What needs to be done ▸ Each line from the beginning of the data below through the line containing "Charida Seoul" should be repeated exactly, please.

Records for the exercise ▸

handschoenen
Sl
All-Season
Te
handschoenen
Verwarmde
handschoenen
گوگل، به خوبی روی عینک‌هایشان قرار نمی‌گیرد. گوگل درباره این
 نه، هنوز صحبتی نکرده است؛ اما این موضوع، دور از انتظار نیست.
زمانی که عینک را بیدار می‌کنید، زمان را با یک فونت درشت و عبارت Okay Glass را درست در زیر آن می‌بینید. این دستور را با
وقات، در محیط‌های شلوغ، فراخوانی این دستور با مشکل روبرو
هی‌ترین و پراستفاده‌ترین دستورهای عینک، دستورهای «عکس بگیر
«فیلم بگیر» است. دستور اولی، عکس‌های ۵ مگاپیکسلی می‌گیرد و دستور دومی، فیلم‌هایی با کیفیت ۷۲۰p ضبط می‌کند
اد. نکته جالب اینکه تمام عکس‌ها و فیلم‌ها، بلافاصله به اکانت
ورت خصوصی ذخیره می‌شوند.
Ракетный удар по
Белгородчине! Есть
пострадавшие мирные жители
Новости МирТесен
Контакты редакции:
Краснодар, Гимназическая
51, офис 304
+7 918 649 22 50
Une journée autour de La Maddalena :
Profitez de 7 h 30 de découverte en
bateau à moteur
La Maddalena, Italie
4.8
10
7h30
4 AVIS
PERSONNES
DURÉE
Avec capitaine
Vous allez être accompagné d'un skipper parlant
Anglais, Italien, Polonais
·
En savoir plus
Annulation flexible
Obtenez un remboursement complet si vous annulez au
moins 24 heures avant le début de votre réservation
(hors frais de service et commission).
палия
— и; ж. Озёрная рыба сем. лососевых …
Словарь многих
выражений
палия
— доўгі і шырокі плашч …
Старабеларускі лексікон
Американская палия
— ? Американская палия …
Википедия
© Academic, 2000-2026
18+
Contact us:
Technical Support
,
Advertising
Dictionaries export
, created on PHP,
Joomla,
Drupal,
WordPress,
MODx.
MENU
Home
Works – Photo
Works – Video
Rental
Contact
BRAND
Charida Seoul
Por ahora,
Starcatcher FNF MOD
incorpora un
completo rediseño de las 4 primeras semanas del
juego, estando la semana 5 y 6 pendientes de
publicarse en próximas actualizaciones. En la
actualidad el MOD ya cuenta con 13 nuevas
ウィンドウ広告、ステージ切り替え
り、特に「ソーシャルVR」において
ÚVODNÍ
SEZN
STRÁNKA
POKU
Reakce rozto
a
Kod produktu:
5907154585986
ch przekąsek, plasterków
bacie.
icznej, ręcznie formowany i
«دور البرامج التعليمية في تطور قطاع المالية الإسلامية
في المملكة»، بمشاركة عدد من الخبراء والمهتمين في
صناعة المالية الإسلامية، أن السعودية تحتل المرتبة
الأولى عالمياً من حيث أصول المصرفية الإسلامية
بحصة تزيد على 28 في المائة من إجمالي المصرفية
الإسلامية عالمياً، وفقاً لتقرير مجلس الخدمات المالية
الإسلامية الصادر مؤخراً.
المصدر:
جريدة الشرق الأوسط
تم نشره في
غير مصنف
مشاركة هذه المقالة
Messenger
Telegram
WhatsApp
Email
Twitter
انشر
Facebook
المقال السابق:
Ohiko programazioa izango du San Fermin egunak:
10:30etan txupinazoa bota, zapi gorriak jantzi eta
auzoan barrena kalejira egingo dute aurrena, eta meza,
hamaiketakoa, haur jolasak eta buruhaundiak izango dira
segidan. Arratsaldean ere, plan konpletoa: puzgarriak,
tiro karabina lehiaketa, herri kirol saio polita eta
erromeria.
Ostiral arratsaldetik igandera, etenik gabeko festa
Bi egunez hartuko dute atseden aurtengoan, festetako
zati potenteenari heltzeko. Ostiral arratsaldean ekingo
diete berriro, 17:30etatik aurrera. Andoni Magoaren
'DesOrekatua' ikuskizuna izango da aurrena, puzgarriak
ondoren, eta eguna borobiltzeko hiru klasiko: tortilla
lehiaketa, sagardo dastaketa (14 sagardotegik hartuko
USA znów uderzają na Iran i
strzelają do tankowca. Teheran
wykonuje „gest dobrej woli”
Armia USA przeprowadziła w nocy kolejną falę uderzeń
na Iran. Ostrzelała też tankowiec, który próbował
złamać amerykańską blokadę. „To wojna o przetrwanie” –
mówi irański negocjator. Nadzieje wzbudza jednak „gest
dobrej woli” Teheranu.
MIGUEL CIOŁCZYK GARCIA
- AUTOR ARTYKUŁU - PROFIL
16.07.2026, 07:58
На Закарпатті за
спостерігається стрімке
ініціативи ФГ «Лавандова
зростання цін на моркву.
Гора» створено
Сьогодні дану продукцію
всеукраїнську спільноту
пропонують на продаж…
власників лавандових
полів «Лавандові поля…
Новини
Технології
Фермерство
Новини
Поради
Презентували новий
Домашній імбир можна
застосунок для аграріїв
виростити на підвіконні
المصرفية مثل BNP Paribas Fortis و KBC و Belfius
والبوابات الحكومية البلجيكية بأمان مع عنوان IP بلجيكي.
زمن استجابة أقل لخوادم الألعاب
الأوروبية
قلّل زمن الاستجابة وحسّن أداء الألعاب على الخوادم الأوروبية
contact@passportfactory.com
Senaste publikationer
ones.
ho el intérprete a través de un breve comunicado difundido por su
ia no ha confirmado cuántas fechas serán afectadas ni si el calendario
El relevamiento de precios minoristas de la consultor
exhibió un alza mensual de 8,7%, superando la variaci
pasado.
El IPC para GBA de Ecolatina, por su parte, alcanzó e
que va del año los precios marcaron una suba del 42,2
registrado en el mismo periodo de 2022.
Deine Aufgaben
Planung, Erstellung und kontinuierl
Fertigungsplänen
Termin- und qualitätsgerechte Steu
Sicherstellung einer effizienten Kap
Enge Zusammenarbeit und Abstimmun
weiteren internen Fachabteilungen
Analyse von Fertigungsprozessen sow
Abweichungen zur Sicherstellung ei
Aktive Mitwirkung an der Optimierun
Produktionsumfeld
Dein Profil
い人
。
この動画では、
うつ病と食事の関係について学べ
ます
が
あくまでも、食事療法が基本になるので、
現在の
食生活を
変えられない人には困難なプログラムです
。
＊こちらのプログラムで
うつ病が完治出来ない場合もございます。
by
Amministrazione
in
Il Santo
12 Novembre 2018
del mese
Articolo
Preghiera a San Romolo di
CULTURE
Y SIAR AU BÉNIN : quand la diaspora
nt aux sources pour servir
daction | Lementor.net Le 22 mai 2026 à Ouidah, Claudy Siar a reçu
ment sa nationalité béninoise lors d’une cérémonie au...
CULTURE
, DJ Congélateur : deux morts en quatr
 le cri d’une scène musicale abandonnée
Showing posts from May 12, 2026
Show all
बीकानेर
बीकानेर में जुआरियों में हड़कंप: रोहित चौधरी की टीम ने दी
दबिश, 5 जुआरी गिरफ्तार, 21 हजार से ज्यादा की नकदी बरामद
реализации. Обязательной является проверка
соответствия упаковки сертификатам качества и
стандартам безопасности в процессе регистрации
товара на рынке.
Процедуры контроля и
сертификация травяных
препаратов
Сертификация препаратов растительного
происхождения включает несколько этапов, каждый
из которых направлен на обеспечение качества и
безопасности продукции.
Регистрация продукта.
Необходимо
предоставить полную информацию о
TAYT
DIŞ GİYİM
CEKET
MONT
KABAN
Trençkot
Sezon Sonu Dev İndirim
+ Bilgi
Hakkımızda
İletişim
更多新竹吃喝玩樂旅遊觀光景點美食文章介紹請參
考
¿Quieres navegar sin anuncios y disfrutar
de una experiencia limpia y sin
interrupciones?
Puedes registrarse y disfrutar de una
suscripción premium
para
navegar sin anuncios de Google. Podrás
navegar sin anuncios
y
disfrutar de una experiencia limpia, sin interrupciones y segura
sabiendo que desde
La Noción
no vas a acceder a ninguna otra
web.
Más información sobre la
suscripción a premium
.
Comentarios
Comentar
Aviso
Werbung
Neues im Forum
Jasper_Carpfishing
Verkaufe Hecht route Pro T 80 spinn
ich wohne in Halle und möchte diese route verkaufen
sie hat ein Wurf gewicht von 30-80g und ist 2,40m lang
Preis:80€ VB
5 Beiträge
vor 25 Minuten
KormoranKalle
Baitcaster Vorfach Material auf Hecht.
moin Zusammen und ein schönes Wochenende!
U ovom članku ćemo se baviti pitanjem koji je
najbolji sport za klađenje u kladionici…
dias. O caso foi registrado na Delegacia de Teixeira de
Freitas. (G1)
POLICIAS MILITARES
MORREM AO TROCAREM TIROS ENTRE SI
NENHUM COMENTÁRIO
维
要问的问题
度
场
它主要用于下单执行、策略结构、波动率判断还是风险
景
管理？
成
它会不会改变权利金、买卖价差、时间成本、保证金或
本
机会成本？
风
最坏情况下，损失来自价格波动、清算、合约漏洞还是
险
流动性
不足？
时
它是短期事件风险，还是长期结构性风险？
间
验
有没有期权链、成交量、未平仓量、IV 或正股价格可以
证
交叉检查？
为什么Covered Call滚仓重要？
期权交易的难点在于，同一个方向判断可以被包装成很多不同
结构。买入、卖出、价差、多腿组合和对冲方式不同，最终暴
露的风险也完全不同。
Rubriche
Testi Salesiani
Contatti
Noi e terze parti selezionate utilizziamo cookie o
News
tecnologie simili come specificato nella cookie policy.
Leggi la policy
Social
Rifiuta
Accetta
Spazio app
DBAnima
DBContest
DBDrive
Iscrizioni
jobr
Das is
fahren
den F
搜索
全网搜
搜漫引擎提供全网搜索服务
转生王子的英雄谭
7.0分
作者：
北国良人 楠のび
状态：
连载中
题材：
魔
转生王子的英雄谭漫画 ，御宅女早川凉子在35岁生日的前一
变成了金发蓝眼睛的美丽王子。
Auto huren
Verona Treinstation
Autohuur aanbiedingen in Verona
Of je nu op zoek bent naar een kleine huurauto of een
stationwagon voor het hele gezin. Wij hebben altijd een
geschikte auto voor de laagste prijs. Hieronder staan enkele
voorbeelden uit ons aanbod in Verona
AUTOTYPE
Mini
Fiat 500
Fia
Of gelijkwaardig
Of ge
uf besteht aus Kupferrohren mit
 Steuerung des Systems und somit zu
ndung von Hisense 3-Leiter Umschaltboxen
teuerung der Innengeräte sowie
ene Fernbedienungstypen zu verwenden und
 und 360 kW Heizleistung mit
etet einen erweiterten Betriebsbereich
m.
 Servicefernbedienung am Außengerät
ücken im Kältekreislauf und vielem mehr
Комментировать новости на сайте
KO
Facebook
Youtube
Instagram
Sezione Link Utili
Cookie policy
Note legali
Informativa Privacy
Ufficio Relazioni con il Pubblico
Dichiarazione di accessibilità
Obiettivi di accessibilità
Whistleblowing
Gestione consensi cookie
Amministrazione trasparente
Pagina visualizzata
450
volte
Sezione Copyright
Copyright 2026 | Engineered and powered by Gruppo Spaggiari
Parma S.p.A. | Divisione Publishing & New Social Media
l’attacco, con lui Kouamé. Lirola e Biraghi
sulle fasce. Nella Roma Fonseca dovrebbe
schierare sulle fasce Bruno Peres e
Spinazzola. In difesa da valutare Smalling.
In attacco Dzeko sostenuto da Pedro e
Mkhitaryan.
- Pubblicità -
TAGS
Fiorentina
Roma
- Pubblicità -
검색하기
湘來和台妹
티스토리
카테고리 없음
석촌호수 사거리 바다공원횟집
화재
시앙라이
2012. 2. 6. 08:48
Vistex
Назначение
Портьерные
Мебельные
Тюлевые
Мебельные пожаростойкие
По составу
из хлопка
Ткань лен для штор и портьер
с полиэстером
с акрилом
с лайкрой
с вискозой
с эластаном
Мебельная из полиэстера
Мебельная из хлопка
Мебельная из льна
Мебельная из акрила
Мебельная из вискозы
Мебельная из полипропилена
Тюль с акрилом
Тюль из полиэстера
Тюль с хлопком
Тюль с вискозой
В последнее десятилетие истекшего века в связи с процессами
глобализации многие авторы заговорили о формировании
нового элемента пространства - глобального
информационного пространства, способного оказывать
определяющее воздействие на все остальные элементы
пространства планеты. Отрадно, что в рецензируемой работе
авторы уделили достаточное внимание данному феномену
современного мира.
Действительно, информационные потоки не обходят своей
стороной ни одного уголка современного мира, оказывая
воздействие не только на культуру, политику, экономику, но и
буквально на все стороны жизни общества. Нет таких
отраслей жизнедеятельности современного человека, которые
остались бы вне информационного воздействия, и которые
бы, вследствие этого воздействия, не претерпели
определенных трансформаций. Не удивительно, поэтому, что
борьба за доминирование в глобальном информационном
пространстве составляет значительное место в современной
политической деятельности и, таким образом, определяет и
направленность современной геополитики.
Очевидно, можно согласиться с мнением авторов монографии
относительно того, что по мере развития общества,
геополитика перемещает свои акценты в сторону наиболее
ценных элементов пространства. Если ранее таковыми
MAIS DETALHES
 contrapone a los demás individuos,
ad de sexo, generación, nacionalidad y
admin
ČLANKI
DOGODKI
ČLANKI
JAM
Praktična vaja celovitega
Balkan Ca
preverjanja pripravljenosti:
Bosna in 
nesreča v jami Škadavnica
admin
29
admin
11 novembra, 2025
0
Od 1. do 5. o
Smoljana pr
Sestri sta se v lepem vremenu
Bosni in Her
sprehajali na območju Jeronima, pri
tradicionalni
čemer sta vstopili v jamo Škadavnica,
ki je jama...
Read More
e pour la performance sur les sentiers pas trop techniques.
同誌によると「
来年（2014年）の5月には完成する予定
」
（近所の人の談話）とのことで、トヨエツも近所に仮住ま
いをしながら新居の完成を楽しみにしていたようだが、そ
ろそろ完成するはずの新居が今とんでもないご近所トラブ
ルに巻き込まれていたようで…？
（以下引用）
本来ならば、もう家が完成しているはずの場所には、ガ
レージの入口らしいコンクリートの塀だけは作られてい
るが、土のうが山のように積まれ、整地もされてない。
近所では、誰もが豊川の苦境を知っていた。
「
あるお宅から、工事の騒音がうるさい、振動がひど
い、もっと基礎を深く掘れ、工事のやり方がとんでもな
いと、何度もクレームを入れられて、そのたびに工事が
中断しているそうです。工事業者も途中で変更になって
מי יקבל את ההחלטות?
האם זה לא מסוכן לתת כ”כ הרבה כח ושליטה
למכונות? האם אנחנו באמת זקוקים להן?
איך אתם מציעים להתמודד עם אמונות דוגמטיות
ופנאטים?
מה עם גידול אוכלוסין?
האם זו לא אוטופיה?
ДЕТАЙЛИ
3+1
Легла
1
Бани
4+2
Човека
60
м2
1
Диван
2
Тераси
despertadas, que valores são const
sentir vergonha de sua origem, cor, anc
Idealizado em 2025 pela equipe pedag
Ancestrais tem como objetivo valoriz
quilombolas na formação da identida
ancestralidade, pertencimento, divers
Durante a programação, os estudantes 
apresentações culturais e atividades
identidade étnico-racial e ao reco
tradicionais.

Answer section ▸
handschoenen
Sl
All-Season
Te
handschoenen
Verwarmde
handschoenen
گوگل، به خوبی روی عینک‌هایشان قرار نمی‌گیرد. گوگل درباره این
 نه، هنوز صحبتی نکرده است؛ اما این موضوع، دور از انتظار نیست.
زمانی که عینک را بیدار می‌کنید، زمان را با یک فونت درشت و عبارت Okay Glass را درست در زیر آن می‌بینید. این دستور را با
وقات، در محیط‌های شلوغ، فراخوانی این دستور با مشکل روبرو
هی‌ترین و پراستفاده‌ترین دستورهای عینک، دستورهای «عکس بگیر
«فیلم بگیر» است. دستور اولی، عکس‌های ۵ مگاپیکسلی می‌گیرد و دستور دومی، فیلم‌هایی با کیفیت ۷۲۰p ضبط می‌کند
اد. نکته جالب اینکه تمام عکس‌ها و فیلم‌ها، بلافاصله به اکانت
ورت خصوصی ذخیره می‌شوند.
Ракетный удар по
Белгородчине! Есть
пострадавшие мирные жители
Новости МирТесен
Контакты редакции:
Краснодар, Гимназическая
51, офис 304
+7 918 649 22 50
Une journée autour de La Maddalena :
Profitez de 7 h 30 de découverte en
bateau à moteur
La Maddalena, Italie
4.8
10
7h30
4 AVIS
PERSONNES
DURÉE
Avec capitaine
Vous allez être accompagné d'un skipper parlant
Anglais, Italien, Polonais
·
En savoir plus
Annulation flexible
Obtenez un remboursement complet si vous annulez au
moins 24 heures avant le début de votre réservation
(hors frais de service et commission).
палия
— и; ж. Озёрная рыба сем. лососевых …
Словарь многих
выражений
палия
— доўгі і шырокі плашч …
Старабеларускі лексікон
Американская палия
— ? Американская палия …
Википедия
© Academic, 2000-2026
18+
Contact us:
Technical Support
,
Advertising
Dictionaries export
, created on PHP,
Joomla,
Drupal,
WordPress,
MODx.
MENU
Home
Works – Photo
Works – Video
Rental
Contact
BRAND
Charida Seoul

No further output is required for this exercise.